Page extract:
"""

Section 16.11. Parking. Throughout the Lease Term and any extensions thereof, Landlord shall make available to Tenant a number of automobile parking spaces (on an unassigned, non-exclusive basis) in the parking area of the Park based on a formula of four and one-quarter (4.25) parking spaces for each 1,000 square feet of rentable area within the Leased Premises, rounded to the nearest whole number of spaces; provided, however, that such formula shall not apply to any future expansion of the Leased Premises. Such parking shall be at no additional cost to Tenant. Tenant agrees not to overburden the parking facilities and agrees to cooperate with Landlord and other tenants in the use of the parking facilities. Landlord reserves the right in its absolute discretion to determine whether parking facilities are becoming crowded and, in such event, to allocate parking spaces between Tenant and other tenants. There will be no assigned parking unless Landlord, in its sole discretion, deems such assigned parking advisable. In such event, Tenant shall be entitled to its pro rata share of the assigned parking, and Landlord shall be obligated to ensure that said parking is distributed in a reasonably equitable manner among the tenants of the Building. No vehicle may be repaired or serviced in the parking area and any vehicle brought into the parking area by Tenant, or any of Tenant’s employees, contractors or invitees, and deemed abandoned by Landlord will be towed and all costs thereof shall be borne by the Tenant. All driveways, ingress and egress, and all parking spaces are for the joint use of all tenants. There shall be no parking permitted on any of the streets or roadways located within the Park. In addition, Tenant agrees that its employees will not park in the spaces designated visitor parking.
Section 16.12. Consent or Approval. Where the consent or approval of a party is required, such consent or approval will not be unreasonably withheld, conditioned or delayed.
Section 16.13. Time. Time is of the essence of each term and provision of this Lease.

"""

(Item enumeration data)
"""

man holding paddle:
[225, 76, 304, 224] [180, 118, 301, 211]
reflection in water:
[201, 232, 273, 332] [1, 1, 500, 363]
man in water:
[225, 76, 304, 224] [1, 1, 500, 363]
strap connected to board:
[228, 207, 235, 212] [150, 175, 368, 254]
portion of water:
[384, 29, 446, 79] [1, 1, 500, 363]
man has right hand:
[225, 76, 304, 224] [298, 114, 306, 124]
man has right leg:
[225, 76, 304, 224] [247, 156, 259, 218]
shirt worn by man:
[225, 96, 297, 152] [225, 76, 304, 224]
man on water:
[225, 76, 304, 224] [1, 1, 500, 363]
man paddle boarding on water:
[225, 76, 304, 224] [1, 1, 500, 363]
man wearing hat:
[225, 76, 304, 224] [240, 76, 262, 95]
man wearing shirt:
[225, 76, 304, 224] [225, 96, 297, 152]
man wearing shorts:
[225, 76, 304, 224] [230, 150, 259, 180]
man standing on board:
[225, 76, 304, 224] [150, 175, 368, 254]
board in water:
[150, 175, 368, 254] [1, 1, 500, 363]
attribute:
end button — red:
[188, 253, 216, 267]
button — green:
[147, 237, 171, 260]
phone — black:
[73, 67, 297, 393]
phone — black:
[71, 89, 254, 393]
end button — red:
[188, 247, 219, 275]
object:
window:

"""
"""

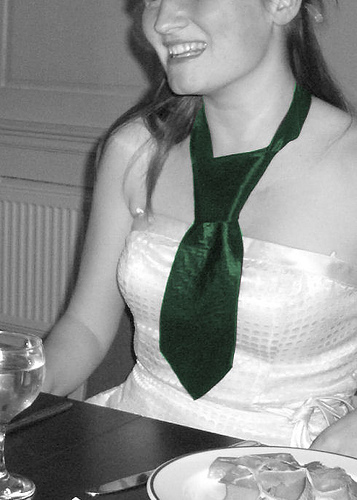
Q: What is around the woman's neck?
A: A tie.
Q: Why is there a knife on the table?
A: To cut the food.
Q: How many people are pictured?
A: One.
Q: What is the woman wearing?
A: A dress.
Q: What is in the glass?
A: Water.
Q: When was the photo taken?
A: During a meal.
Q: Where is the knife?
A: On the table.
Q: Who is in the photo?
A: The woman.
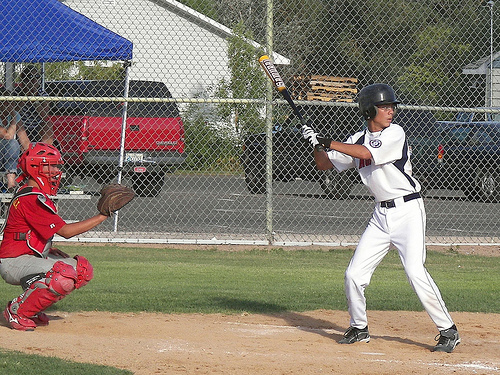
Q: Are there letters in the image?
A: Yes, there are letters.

"""

Task item: Repeat word for word the portion of the lease excerpt from "Section 16.12. Consent" up to and including "conditioned or delayed.".

Answer space:
Section 16.12. Consent or Approval. Where the consent or approval of a party is required, such consent or approval will not be unreasonably withheld, conditioned or delayed.